Canada’s Council of Chief Medical Officers of Health is pushing for a nationwide ban on flavored vapor products, as well as a government mandate of plain packaging, in efforts to curb youth vaping.
The proposal additionally calls for a nationwide increase of the minimum legal age to purchase vapor products to 21 years old, and for manufacturers to disclose every ingredient in their products.
The Canadian Medical Association likewise called on Health Canada to impose a nationwide flavor ban. Nova Scotia is set to see a flavor ban go into effect in April, but the Council of Chief Medical Officers wants to see other provinces, or even the country as a whole, follow suit. According to Sarah Butson, a public policy analyst at the Canadian Lung Association:
“The evidence is out that we have a youth vaping problem here. We can’t afford to not take action.”

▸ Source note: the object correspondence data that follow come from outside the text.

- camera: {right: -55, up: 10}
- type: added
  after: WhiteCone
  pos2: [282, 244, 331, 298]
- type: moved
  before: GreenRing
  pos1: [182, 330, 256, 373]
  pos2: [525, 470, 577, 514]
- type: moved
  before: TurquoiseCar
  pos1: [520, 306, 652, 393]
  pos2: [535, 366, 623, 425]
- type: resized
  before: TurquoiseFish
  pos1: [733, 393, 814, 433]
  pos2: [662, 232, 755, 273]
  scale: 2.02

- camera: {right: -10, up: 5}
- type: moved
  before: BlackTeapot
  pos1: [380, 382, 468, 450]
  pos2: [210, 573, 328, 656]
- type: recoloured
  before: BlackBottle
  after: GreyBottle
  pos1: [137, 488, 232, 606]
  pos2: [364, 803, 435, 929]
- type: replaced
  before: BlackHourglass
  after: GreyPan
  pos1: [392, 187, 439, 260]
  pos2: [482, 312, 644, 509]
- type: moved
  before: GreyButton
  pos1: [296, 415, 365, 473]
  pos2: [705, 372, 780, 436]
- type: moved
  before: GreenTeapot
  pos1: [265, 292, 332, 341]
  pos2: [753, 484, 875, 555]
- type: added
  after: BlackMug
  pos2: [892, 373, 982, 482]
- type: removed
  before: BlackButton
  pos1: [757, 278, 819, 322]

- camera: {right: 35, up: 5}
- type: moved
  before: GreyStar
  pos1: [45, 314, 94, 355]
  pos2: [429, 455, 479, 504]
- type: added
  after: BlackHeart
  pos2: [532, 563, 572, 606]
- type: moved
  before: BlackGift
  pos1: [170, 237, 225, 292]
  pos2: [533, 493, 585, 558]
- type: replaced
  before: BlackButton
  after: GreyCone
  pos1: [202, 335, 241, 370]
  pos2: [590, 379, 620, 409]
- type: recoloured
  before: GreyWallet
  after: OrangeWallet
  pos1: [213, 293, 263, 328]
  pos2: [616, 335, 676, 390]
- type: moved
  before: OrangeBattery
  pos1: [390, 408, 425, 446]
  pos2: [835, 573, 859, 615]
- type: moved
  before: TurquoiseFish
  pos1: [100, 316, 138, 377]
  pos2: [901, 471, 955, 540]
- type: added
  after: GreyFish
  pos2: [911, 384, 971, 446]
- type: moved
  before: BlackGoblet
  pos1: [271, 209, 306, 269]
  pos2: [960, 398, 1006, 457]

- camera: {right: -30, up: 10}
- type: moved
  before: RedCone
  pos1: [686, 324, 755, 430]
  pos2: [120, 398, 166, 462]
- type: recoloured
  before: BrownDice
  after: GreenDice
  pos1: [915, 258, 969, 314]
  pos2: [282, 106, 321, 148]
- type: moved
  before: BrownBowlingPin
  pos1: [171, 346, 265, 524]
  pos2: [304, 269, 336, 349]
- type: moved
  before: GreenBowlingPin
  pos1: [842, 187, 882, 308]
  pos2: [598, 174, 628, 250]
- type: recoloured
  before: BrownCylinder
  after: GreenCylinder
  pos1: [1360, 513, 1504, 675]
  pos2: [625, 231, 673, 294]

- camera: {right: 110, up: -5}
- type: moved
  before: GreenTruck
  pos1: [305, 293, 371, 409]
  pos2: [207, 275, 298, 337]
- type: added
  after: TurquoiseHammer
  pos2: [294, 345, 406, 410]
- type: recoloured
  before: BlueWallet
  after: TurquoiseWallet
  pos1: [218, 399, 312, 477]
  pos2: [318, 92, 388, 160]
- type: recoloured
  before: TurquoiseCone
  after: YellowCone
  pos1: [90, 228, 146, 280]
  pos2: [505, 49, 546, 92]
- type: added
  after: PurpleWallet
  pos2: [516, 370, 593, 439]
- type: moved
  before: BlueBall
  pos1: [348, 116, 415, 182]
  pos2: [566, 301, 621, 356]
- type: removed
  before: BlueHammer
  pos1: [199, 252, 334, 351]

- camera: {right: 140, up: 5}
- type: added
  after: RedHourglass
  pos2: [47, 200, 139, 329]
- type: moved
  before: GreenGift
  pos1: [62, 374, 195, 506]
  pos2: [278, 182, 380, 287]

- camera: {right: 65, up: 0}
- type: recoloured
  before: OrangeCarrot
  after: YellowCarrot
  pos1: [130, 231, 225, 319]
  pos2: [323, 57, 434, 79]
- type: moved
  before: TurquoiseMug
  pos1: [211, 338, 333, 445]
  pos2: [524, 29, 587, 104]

Perhaps it is parents, rather than government or non-governmental organizations, who ought rightly to take action.
According to The Globe And Mail:
“…members of the e-cigarette industry say flavours are essential to attract existing adult smokers to their products. Onerous restrictions could discourage smokers from trying e-cigarettes, which Health Canada says are a less harmful option than smoking.”
If Health Canada follows in the footsteps of U.S. states like Massachusetts and New Jersey, Canadians who now vape — including youth — could return to smoking. That would not be a step forward in the interest of public health. Rather, it would a startling leap backward.